I recently had an experience as a customer that serves to illustrate how some businesses have failed to realize that one size really doesn’t fit all.
For quite some time, we’ve been regular and loyal users of Fandango’s online movie ticket service. The two big movieplexes in our neighborhood are signed up with Fandango — and it works for us. I haven’t minded paying them the $1 surcharge per ticket for avoiding standing in the lines at the theatre — at least I didn’t until this incident! If I can do it on the computer, I like it.
A week ago we decided, as part of a Saturday family get together, to take in Seabiscuit. Several of us had read the book and we were looking forward to seeing the movie. Of course, we decided to do this on the first weekend the movie was out and wanted to make sure we could get tickets for the showtime we wanted (about two hours hence). No problem, I said — I’ll order the tickets on Fandango!
Out came the iBook, up came Safari and we ordered over a dozen tickets right there online. Everyone else thought this was very cool…right up until I got to the purchase page. Although I was logged into Fandango using my userid/password, and they had obviously validated me based upon a previously written cookie, Fandango prompted me to enter the CVV2 code from the back of my credit card.
I can understand merchants wanting to protect themselves against online credit card fraud. The purpose of the CVV2 (Card Verification Value) code is to allow online merchants to ensure that the cardholder has physical possession of the credit card. Of course, it’s hugely inconvenient to the cardholder — I was running around in shorts that afternoon, my wallet was in a pant’s pocket in my bedroom way down the hall, etc. But, more importantly, why did they need the CVV2 from me?
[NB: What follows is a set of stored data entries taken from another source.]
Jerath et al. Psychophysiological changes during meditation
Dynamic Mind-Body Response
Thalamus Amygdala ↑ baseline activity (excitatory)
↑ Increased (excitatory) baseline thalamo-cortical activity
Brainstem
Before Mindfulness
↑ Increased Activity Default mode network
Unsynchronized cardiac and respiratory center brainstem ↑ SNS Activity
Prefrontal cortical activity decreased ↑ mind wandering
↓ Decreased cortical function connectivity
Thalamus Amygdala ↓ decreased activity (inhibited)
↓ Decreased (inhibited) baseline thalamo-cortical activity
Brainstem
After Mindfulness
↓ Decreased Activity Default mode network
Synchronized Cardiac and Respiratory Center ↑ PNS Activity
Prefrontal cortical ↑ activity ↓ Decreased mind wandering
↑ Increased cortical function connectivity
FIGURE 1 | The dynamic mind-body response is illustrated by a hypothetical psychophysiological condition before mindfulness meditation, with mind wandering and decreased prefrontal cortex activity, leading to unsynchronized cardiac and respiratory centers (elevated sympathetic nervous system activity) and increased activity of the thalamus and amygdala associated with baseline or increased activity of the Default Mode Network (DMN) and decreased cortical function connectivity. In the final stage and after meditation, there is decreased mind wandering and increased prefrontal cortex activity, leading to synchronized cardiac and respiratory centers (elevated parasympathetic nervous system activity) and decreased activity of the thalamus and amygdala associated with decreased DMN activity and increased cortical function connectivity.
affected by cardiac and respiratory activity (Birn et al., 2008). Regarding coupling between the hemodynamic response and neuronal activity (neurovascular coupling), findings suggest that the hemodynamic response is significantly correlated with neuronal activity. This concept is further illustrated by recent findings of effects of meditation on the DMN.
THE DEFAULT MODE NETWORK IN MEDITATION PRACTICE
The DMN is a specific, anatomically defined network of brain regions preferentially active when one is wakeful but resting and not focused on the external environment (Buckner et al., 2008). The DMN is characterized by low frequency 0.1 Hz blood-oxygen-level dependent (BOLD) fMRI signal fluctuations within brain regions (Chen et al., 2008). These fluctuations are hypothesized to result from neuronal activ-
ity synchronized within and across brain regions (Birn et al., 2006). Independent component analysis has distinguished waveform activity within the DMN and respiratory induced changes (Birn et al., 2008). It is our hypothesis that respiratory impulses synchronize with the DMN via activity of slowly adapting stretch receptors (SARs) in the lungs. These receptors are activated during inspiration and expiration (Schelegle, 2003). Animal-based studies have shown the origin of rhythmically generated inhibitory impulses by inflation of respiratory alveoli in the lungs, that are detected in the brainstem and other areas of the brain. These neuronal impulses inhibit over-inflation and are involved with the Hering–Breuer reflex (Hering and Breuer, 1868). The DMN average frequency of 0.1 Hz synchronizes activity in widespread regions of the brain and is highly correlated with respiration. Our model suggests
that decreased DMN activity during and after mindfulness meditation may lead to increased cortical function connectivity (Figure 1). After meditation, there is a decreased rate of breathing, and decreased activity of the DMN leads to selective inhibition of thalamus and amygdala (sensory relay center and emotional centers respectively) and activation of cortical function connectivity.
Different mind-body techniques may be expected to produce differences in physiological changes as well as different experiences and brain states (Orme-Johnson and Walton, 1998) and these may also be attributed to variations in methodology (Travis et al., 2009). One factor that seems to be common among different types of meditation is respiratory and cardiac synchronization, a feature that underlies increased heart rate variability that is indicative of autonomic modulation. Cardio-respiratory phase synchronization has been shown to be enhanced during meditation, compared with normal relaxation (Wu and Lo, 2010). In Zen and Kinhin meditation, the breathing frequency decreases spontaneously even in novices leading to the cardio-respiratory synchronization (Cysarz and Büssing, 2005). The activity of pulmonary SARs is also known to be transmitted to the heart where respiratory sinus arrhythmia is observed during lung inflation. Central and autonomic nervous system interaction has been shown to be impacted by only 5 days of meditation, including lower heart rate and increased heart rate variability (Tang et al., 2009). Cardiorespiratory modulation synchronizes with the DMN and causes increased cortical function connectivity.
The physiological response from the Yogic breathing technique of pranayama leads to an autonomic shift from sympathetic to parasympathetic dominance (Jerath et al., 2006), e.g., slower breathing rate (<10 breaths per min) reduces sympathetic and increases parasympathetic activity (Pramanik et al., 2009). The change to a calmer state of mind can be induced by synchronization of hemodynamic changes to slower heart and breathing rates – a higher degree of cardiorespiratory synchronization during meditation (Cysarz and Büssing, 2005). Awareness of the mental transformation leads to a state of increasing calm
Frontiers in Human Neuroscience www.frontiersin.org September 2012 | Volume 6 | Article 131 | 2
Wasn’t I, after all, one of their VIP’s? Hadn’t I bought loads of tickets from them over months of moviegoing without ever having disputed a charge on my credit card? C’mon folks!
No, Fandango treated me as just another customer. They obviously have some basic rule in place (e.g., all charges over $50 must have CVV2 included) designed to try to protect themselves from fraud. But does one size really have to fit all? Smart merchants are adaptive — they treat their best customers better and get even more loyalty out of them as a result. When is Fandango going to realize that?
PS: Of course the signature panel on the back of my credit card was worn to the point that the CVV2 code was unreadable. Heh. Had to go way back in the transaction, supply a new credit card, etc. Very sucky. It’s time to request a new card from my card issuer, I guess. Meanwhile, it turns out that those lines at the theatre ticket booth really aren’t very long — for those late afternoon shows we tend to prefer!